課題 →
以下の本文でプルークスが総合的な提案に含めているとされる業務を、すべて挙げてください。

本文 →
══════════

動画制作から運用・配信まで
―動画を制作した後は、それをどのような形で運用・配信するかが問題になってきますよね。
そうですね。動画もただ単に作っただけでは意味がないわけで、それをどう見てもらうかが重要になります。実際に、プルークスでも動画制作だけでなく、制作した動画の運用や配信まで含めた総合的な提案を行っています。
―動画制作に加えて運用・配信までされるケースは多いのですか?
現時点では動画制作後に運用・配信業務まで行うケースはまださほど多くはないです。先ほども言いましたが、現段階では当社のクライアントは初めてデジタル動画を作るという会社がまだ多く、いきなり配信までを行うのではなく、まずはトライアルの意味で自社のWEBサイト上やYouTubeで流してみるというケースが多いですね。
ただし、やはり今後は動画制作から運用・配信までを含めてトータルに対応できる体制をもっと充実させていきたいと思っています。

══════════

提供データ →
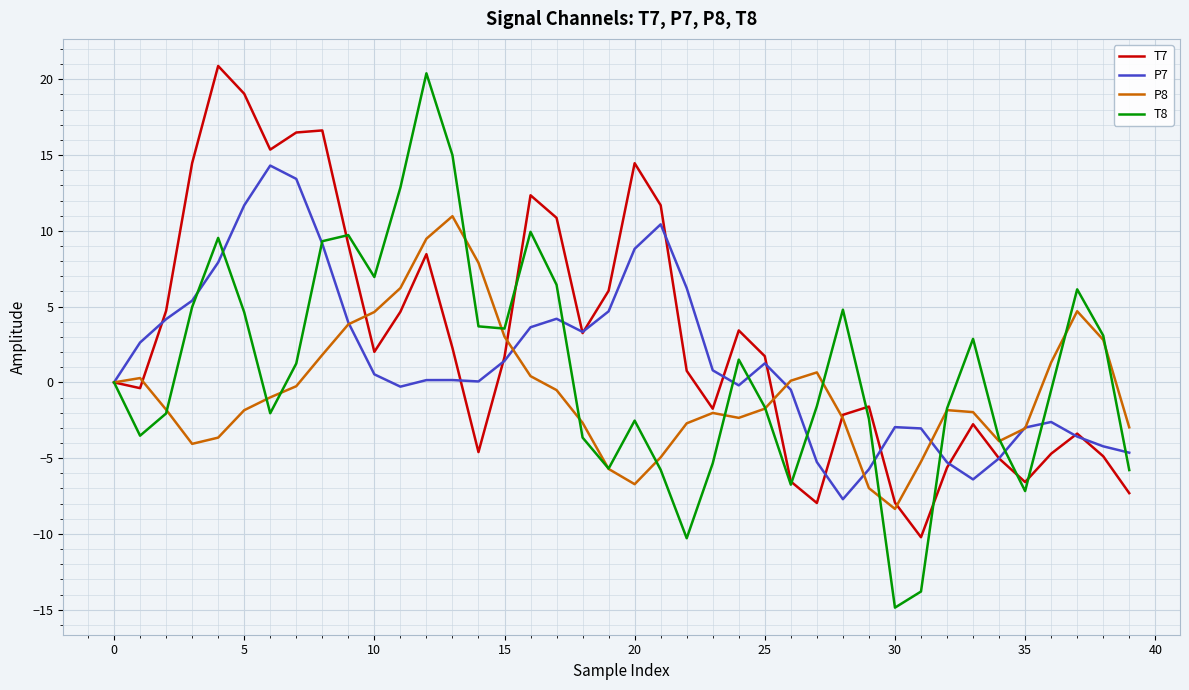

How many lines are shown in the chart?

4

══════════

解答 →
動画制作、運用、配信